O frio colocou a
população de rua novamente na pauta política. O tema, invisível no cotidiano
social e ignorado em campanhas eleitorais, reapareceu com o anúncio do acordo
entre a Prefeitura de Santos e a Fundação Instituto de Pesquisas Econômicas
(FIPE), ligada à Universidade de São Paulo.
Pelo contrato, a Fipe vai produzir a partir de setembro
um censo sobre o número de moradores de rua na cidade. O serviço vai custar
R$ 221 mil aos cofres públicos municipais. Não é a primeira vez que a
administração municipal tateia um problema que finge acompanhar nos últimos 10
anos.
O censo é um passo, mas a política que o cerca provoca
algumas dúvidas. A Prefeitura sabia, por exemplo, que a Universidade Federal de
São Paulo (UNIFESP), sediada em Santos e com cursos nas áreas de Psicologia e
Serviço Social, está produzindo uma pesquisa sobre a população de rua?
As
informações estão no site da instituição, o assunto saiu na imprensa local, e
servidores municipais se encontraram com professores e estudantes da
universidade este ano. A promessa é que os resultados sejam divulgados em
agosto, antes mesmo do início dos trabalhos da Fipe.
A
Secretaria de Assistência Social estimava, há cerca de duas semanas, mil pessoas
na rua. O fato é que basta andar pela cidade, dos bairros nobres da orla aos
menos abastados, para constatar a grande quantidade de gente morando embaixo de
marquises, perto de armazéns e nas calçadas.
Na
primeira gestão de João Paulo Tavares Papa, a Prefeitura falava em 300
moradores de rua. O limite dos abrigos era de 150 vagas. Na segunda gestão, o
número de gente desabrigada dobrou. O número nos abrigos permaneceu igual;
aliás, o mesmo até agora.
O
atual prefeito esperou sete meses para anunciar as medidas, exatamente no
período mais frio do ano. Por que não se baseou na fábula da formiga e da
cigarra e acelerou no verão? Se pensarmos que o censo começará em setembro, o
trabalho será concluído somente no início de 2014. As dores do frio de hoje, de
amanhã e da próxima semana vão aguardar?
A Fipe
deverá descobrir o que assistentes sociais, psicólogos e operadores sociais
comentam nos corredores da Prefeitura depois de ouvir no atendimento nas ruas. Parte
desta população marginalizada tem origem em outras cidades da região, e muitos
vieram de São Paulo.
Santos
vai cobrar que as cidades vizinhas assumam responsabilidades? Haverá a implantação
de políticas públicas metropolitanas? Até agora, a agência-cabide só gastou
saliva, sorrisos e cafezinho. A Região Metropolitana ainda é um nome bonito
para os jornais e a classe política.
De
concreto, a Prefeitura inaugurou um centro de acolhimento para os moradores de
rua, visando atendimento diurno. O imóvel pertence ao Albergue Noturno e fica
na rua Conselheiro Saraiva, na Vila Nova. O aluguel custa R$ 3 mil por mês. Havia
a necessidade urgente de um espaço com estes objetivos.
No
entanto, o centro de acolhimento levanta outra dificuldade. E a mão-de-obra
especializada para atender os moradores? Os espaços de assistência social
operam no limite da capacidade. O orçamento da pasta não permite voos substanciais.

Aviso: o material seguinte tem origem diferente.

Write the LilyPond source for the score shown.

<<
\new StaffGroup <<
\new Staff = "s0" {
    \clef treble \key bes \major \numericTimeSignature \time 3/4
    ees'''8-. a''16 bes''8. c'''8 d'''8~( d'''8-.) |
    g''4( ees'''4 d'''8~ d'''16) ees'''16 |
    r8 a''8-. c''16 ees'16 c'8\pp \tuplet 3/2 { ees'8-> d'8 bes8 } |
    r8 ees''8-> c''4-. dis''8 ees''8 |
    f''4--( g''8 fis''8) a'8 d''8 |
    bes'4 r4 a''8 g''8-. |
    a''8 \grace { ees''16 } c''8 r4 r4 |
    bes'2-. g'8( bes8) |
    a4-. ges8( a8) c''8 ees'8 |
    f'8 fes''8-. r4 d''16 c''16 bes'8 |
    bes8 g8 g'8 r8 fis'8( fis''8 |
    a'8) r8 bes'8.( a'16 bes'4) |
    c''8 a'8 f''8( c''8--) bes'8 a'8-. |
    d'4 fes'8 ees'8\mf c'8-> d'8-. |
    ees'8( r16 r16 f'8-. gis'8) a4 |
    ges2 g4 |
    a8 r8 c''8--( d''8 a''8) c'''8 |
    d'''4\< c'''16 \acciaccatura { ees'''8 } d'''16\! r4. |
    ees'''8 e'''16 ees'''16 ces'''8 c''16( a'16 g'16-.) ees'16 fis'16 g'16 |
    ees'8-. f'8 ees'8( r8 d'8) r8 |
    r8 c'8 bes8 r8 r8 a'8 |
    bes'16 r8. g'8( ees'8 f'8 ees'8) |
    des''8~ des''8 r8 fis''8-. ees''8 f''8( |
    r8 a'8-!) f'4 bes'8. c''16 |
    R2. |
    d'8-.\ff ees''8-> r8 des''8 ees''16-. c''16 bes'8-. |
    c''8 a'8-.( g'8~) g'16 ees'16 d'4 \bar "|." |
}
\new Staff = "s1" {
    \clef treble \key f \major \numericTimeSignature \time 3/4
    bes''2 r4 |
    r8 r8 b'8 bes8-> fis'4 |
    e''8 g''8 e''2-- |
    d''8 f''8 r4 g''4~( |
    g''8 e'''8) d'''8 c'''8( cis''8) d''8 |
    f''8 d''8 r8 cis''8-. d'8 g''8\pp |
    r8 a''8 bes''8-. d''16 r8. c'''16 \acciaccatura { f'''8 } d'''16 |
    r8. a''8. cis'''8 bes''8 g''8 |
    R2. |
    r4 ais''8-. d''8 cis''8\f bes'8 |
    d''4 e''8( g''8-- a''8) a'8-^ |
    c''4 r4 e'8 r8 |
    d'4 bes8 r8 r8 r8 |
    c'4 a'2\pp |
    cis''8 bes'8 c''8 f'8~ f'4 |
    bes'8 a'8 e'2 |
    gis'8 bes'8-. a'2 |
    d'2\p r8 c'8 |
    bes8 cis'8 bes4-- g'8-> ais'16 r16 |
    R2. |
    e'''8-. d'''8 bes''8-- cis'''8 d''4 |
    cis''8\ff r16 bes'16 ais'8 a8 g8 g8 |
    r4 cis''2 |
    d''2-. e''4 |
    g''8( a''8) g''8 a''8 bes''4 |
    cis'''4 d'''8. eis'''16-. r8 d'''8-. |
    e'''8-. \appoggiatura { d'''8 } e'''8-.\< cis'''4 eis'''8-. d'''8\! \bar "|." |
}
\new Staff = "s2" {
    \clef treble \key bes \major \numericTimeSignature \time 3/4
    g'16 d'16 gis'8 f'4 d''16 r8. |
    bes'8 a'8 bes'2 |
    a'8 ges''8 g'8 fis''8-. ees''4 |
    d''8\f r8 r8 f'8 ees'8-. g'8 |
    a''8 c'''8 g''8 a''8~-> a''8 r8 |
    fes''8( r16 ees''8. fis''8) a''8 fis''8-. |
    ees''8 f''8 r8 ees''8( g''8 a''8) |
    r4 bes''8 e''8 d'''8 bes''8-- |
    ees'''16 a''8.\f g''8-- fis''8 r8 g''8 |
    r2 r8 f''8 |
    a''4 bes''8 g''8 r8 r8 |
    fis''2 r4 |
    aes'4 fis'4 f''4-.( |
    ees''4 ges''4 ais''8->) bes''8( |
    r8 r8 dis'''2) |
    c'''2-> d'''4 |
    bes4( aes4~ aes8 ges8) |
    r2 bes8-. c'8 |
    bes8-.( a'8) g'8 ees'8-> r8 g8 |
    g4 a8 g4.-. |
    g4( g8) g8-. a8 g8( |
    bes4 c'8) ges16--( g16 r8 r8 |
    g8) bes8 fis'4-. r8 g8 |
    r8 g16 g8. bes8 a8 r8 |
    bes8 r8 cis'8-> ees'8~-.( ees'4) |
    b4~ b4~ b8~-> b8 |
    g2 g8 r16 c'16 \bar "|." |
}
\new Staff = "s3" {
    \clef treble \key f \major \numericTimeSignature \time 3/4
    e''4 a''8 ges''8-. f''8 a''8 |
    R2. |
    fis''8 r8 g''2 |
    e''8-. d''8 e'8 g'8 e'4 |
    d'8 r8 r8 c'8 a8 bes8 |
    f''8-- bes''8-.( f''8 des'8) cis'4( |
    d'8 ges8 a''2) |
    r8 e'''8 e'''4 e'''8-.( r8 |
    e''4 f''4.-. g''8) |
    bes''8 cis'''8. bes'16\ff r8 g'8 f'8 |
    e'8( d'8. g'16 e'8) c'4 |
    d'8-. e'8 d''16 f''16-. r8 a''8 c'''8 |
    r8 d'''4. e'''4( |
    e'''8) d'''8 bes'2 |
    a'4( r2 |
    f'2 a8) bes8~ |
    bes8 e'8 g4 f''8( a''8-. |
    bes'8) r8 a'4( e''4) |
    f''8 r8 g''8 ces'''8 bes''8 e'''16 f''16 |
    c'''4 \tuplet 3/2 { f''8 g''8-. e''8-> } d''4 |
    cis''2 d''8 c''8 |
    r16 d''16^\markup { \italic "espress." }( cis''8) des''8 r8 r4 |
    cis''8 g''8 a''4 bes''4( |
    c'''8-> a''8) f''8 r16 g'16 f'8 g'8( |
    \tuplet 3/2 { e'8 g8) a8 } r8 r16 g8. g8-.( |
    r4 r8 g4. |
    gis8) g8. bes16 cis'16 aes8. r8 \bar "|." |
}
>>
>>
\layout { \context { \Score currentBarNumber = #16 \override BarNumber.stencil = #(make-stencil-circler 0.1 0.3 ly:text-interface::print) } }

Em abrigos noturnos, é comum apenas dois funcionários para cuidar de até 30
pessoas, muitas delas dependentes químicos.
A impressão é que o pacote reproduz o velho método de
política de Governo, que por conveniência deixa no canto o passado e não
projeta a longo prazo. Isso sem falar na necessidade de contexto, que inclui diálogo
com demais áreas da Prefeitura, para que o morador deixe em definitivo sua
condição de miserabilidade.
Se
isso acontecer, teremos política pública, que ultrapassa a validade de quatro
anos. Até porque, para quem utiliza uma marquise como teto do quarto sem portas
e janelas, as noites têm sido longas demais.